A $wtt$-introimmune set in \texorpdfstring{$Π^0_1$}{Pi01} and introimmunity for several reducibilities
Patrizio Cintioli
Abstract
We prove that there exists a weak truth-table introimmune set in the class $Π^0_1$, settling the question left open in previous work of whether the known $Δ^0_2$ existence result can be improved to $Π^0_1$. Since $Σ^0_1$ sets cannot be immune, this is best possible for weak truth-table introimmunity. We also study introimmunity for Jockusch's bounded-search reducibility $\le_{bs}$ and Andersen's Dartmouth reducibility $\le_D$, proving the existence of $Δ^0_2$ sets that are $bs$-introimmune and $D$-introimmune; hence there also exists a $Δ^0_2$ $D^+$-introimmune set. We next consider the classical reducibility $\le_Q$, which is not contained in $\le_T$ on all subsets of $ω$. We show that no infinite $Π^0_1$ set is $Q$-introimmune, while a $Δ^0_2$ $Q$-introimmune set does exist. Thus the existence of $Δ^0_2$ $Q$-introimmune sets is best possible within the arithmetical hierarchy.

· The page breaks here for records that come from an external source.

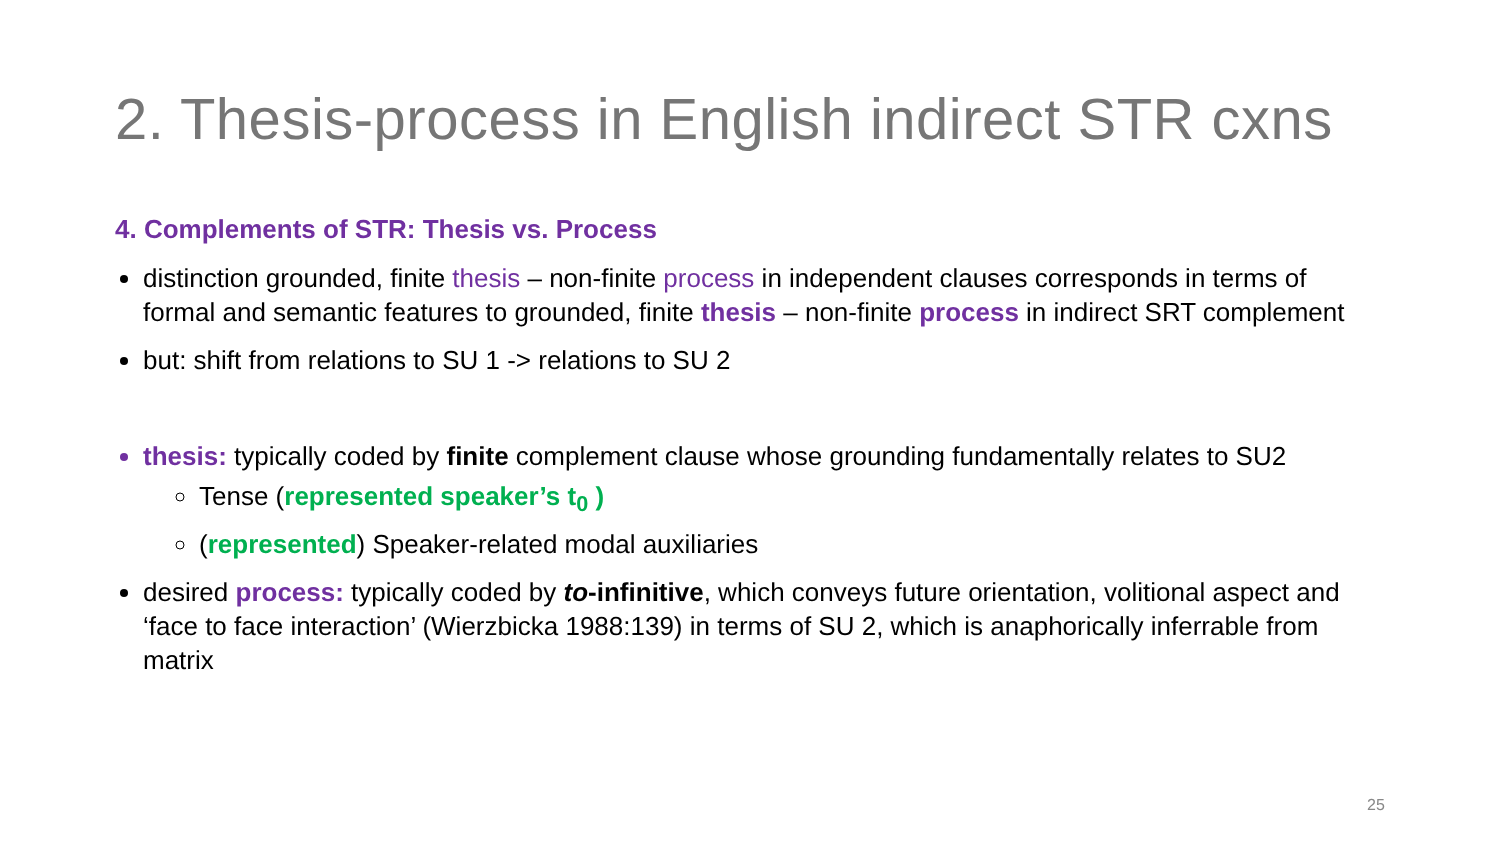2. Thesis-process in English indirect STR cxns
4. Complements of STR: Thesis vs. Process
distinction grounded, finite thesis – non-finite process in independent clauses corresponds in terms of formal and semantic features to grounded, finite thesis – non-finite process in indirect SRT complement
but: shift from relations to SU 1 -> relations to SU 2
thesis: typically coded by finite complement clause whose grounding fundamentally relates to SU2
Tense (represented speaker’s t<sub>0</sub> )
(represented) Speaker-related modal auxiliaries
desired process: typically coded by to-infinitive, which conveys future orientation, volitional aspect and ‘face to face interaction’ (Wierzbicka 1988:139) in terms of SU 2, which is anaphorically inferrable from matrix
25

Finally, for enumeration reducibility $\le_e$, we show that no infinite $Π^1_1$ set is $e$-introimmune, although $e$-introimmune sets do exist in the unrestricted sense. The proofs combine finite-injury priority arguments with dynamic spacing methods for $\le_{wtt}$, $\le_{bs}$, and $\le_D$, a bit-by-bit finite-extension construction for $\le_Q$, and an application of Soare's abstract existence theorem in the enumeration case.